Lunar New Year in Tibet
Traditional dancing that takes place during the festival. (Tibetpedia)
In Tibet, Lunar New Year is known as Losar (ལོ་གསར་). Losar is actually not always on the same date as China’s Lunar New Year, but it is usually not far off. The days preceding Lunar New Year have similarities to other countries that celebrate the New Year. Families are cleaning their houses and cooking special dishes. One special dish is a soup served with small dumplings called Guthuk. These dumplings are special in which some are jokingly stuffed with small pebbles, wool, charcoal or hot chilli inside. Each symbolizes something different; for example, wool symbolizes good-heartedness, while a coin will bring prosperity and fortune.
A special ceremony is done before the Lunar New Year to expel ghosts. People carry big bowls of food out of their house while a number of people holding torches run after them yelling to get rid of evil spirits from their houses. Everyone arrives at a big campfire before smashing the bowls and throwing them into the fire.
On the first day of Lunar New Year, the housewife wakes up very early. She sits beside the window waiting for the sunrise. As the first ray of sunshine hits the earth, she takes a bucket and heads to a nearby river or well to fetch the year’s first bucket of water. This water is seen as the clearest water of the coming year and whoever reaches the river/well first is blessed with good luck for the coming year. Other family members start waking up and put on new clothes after taking a bath. Together, families place offerings to the gods and exchange gifts. More food is shared, some even given to the deities, such as barley grains and wild ginseng.

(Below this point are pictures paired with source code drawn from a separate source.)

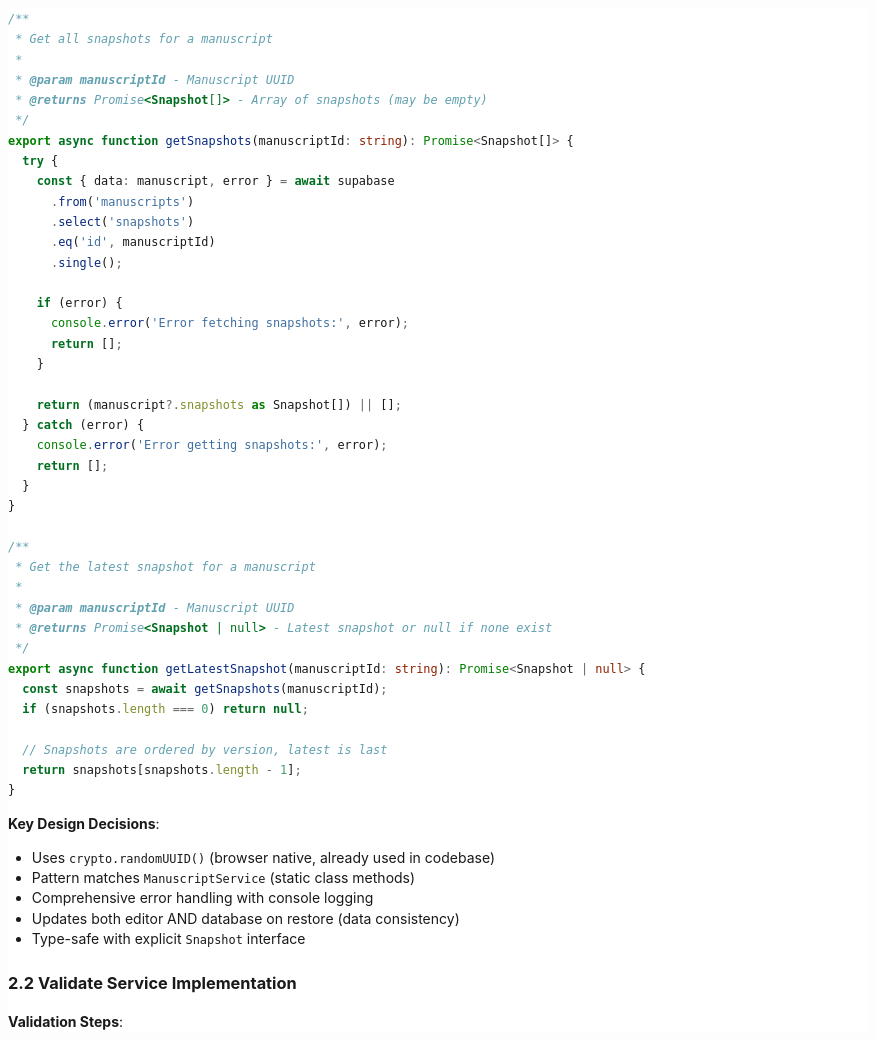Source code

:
 ```typescript
/**
 * Get all snapshots for a manuscript
 *
 * @param manuscriptId - Manuscript UUID
 * @returns Promise<Snapshot[]> - Array of snapshots (may be empty)
 */
export async function getSnapshots(manuscriptId: string): Promise<Snapshot[]> {
  try {
    const { data: manuscript, error } = await supabase
      .from('manuscripts')
      .select('snapshots')
      .eq('id', manuscriptId)
      .single();

    if (error) {
      console.error('Error fetching snapshots:', error);
      return [];
    }

    return (manuscript?.snapshots as Snapshot[]) || [];
  } catch (error) {
    console.error('Error getting snapshots:', error);
    return [];
  }
}

/**
 * Get the latest snapshot for a manuscript
 *
 * @param manuscriptId - Manuscript UUID
 * @returns Promise<Snapshot | null> - Latest snapshot or null if none exist
 */
export async function getLatestSnapshot(manuscriptId: string): Promise<Snapshot | null> {
  const snapshots = await getSnapshots(manuscriptId);
  if (snapshots.length === 0) return null;

  // Snapshots are ordered by version, latest is last
  return snapshots[snapshots.length - 1];
}
```

**Key Design Decisions**:
- Uses `crypto.randomUUID()` (browser native, already used in codebase)
- Pattern matches `ManuscriptService` (static class methods)
- Comprehensive error handling with console logging
- Updates both editor AND database on restore (data consistency)
- Type-safe with explicit `Snapshot` interface

### 2.2 Validate Service Implementation

**Validation Steps**:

Children offer gifts to their elders on Losar. Wearing traditional clothing, they bring baskets containing cooked meats, steamed dumplings, fruit, sweets and traditional bread for the elderly.
Even in countries that do not traditionally celebrate the Lunar New Year, like Canada, the growth of Asian populations, especially those of Chinese, Korean and Vietnamese descent, has contributed to the increasing celebration and cultural awareness of Lunar New Year. Although celebrations and formal dates encompassing the holiday vary by place and culture, one common sentiment is shared: reuniting with immediate and extended family to ring in the New Year.
To learn more about Lunar New Year traditions and history:
South Korea: https://www.90daykorean.com/korean-lunar-new-year/
Celebratory Words from VAHMS’ President
Looking ahead to the Lunar New Year, I am both excited about the celebration, and hopeful that we will all come out of this global COVID-19 struggle as more resilient and stronger communities. Lunar New Year celebrations are always joyful opportunities to share our new hopes, prosperity, and the welcoming of light. Children, in particular, love this time because of the stories, the sweets, and the presents, but while good food and presents are enjoyable, share time with family and friends is the most treasured, even if it must be virtually this time.
So, as the Lunar New Year celebrations are enjoyed around the world, here at home, we are also proud of all the different cultures and heritages that enrich our country’s diversity.
Wishing everyone prosperity and success this 2021 Lunar New Year.